**Фрагмент текста:**
• • • •
ВКонтакте
Электронный литературный журнал. Выходит один раз в месяц. Основан в апреле 2014 г.
№ 224 декабрь 2024 г.
» » Александр Марков. ФИЛОСОФСКАЯ КРИТИКА: ВОСПОМИНАНИЯ О БУДУЩЕМ

Александр Марков. ФИЛОСОФСКАЯ КРИТИКА: ВОСПОМИНАНИЯ О БУДУЩЕМ

Литературные мечтания Александра Маркова
(все статьи)




В те времена, когда за новым переводом Хайдеггера или Фуко мы бежали в магазин, боясь, что разберут, всё чаще посещало сожаление, что понимающей, герменевтической, философской… как угодно ее назови критики у нас нет. Философскую критику нельзя смешивать с эссеистикой, которая подытоживает имеющийся опыт. Напротив, она открыта будущему, она вызывает какой-то опыт и в самом критике, и в читателе. Приступая к разбору стихотворения, философский критик не говорит, какие следующие шаги мы сделаем после его прочтения, — но скорее, как можно удержать удивление и дочитывая, и перечитывая стихотворение. 

В этом смысле философская критика далека от общей нашей привычки учить стихи наизусть или помнить их наизусть. Работа памяти означает, что стихотворение уже оказало нам какую-то поддержку, эмоциональную или жизненную. Тогда как в философской критике стихотворение, напротив, ускользает от памяти, от привычных способов его освоить. Оно становится чем-то вроде «бумажной архитектуры», которую невозможно освоить, ходя по ней ногами и заглядывая в знакомые уголки. Наоборот, надо вообразить, как она явилась нам, как она раскрывает собственный замысел, обнажает собственное ядро, чтобы остаться нам непривычной. 

Сразу обращусь к воспоминаниям. На кафедре в одной из постсоветских стран утверждали темы диссертаций, и один аспирант предложил тему герменевтического круга. Так называется парадокс части и целого при освоении какого-либо объекта культуры, начиная с самого языка: чтобы понять целое, надо знать части, но части приобретают свой смысл только в свете целого. Аспирант предложил простое решение проблемы: герменевтический круг имеет в виду позицию интерпретатора, но она тоже может стать предметом и интерпретации, и систематизации. Если интерпретация интерпретатора показывает границы возможностей последнего, что именно он видит, а чего — не видит, то систематизация позиции, рассмотрение ее как одной из позиций в отношении к культуре, позволяет уже обратиться на себя — а какое сейчас ты место занимаешь в культурном целом. Ты создаешь что-то новое в культуре, или учишь по-новому смотреть, или иначе чувствовать привычное. 

К этой теме отнеслись скептически: старшие товарищи (типичные философоведы, а не философы) заявили, что герменевтический круг — это частная модель или гипотеза, что в это могут играть герменевты, но не философы. В этой истории как в капле отразились судьбы философской критики поэзии. Нормативно она должна быть такой, как аспирант представил работу с герменевтическим кругом — читая поэзию, мы вдруг удивляемся, что непонятное стало понятным, и наоборот, с понятным мы уже расстались. Но за этим удивлением приходит другое чувство, что сейчас, именно здесь и сейчас из твоих рук, из твоих мыслей выходит что-то понятное, или что вот сейчас перед твоими глазами непонятное вдруг становится самым ценным. Так и устроена философская критика поэзии. Тогда как с точки зрения старших товарищей по кафедральной судьбе эта философская критика нужна только философам, она уточняет их инструментарий, но не связана интимно с переживаниями тех, к кому поэзия и обращена.
• • • •
**Что сделать:**
Сократите абзац статьи о философской критике, который начинается словами «В этом смысле философская критика далека», и сохраните его главные мысли.
• • • •
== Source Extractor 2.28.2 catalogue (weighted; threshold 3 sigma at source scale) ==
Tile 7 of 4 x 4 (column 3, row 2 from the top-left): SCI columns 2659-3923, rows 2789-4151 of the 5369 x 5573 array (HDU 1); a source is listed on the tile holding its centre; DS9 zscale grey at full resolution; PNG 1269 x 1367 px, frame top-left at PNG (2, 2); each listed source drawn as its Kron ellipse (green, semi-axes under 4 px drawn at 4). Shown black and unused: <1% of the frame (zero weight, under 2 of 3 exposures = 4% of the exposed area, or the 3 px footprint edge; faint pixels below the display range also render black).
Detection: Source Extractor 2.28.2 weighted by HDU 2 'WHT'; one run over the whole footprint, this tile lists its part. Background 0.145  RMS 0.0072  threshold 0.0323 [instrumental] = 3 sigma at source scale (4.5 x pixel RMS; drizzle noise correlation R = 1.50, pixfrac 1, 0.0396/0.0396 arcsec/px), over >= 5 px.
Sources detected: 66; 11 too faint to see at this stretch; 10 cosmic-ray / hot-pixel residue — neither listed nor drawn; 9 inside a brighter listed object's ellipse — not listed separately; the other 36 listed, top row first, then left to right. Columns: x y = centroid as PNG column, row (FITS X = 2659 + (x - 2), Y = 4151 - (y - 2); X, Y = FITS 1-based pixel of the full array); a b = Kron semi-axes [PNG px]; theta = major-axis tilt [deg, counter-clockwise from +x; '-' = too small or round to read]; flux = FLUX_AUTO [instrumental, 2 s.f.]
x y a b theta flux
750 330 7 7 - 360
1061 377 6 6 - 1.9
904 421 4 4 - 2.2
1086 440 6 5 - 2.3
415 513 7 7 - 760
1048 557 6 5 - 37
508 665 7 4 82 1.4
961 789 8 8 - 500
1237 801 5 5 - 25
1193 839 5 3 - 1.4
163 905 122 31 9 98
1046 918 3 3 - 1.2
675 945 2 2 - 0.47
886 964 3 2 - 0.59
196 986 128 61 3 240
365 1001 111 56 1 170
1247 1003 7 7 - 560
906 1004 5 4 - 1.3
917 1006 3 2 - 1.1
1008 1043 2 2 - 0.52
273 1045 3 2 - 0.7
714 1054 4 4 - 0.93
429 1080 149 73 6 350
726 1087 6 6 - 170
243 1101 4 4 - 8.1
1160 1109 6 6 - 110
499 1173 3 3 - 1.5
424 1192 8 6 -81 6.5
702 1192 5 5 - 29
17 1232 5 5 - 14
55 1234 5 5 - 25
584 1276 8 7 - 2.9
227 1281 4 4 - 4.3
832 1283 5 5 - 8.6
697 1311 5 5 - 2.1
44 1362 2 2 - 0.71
• • • •
**Ответ к заданию:**
Философская критика далека от привычки учить и помнить стихи наизусть. Если стихотворение держится в памяти, значит, оно уже дало нам эмоциональную или жизненную поддержку. В философской критике стихотворение, наоборот, ускользает от памяти и от привычных способов освоения. Оно похоже на «бумажную архитектуру», которую не освоить, обходя ее ногами. Нужно вообразить, как оно явилось нам, раскрывает свой замысел и обнажает ядро, чтобы остаться непривычным.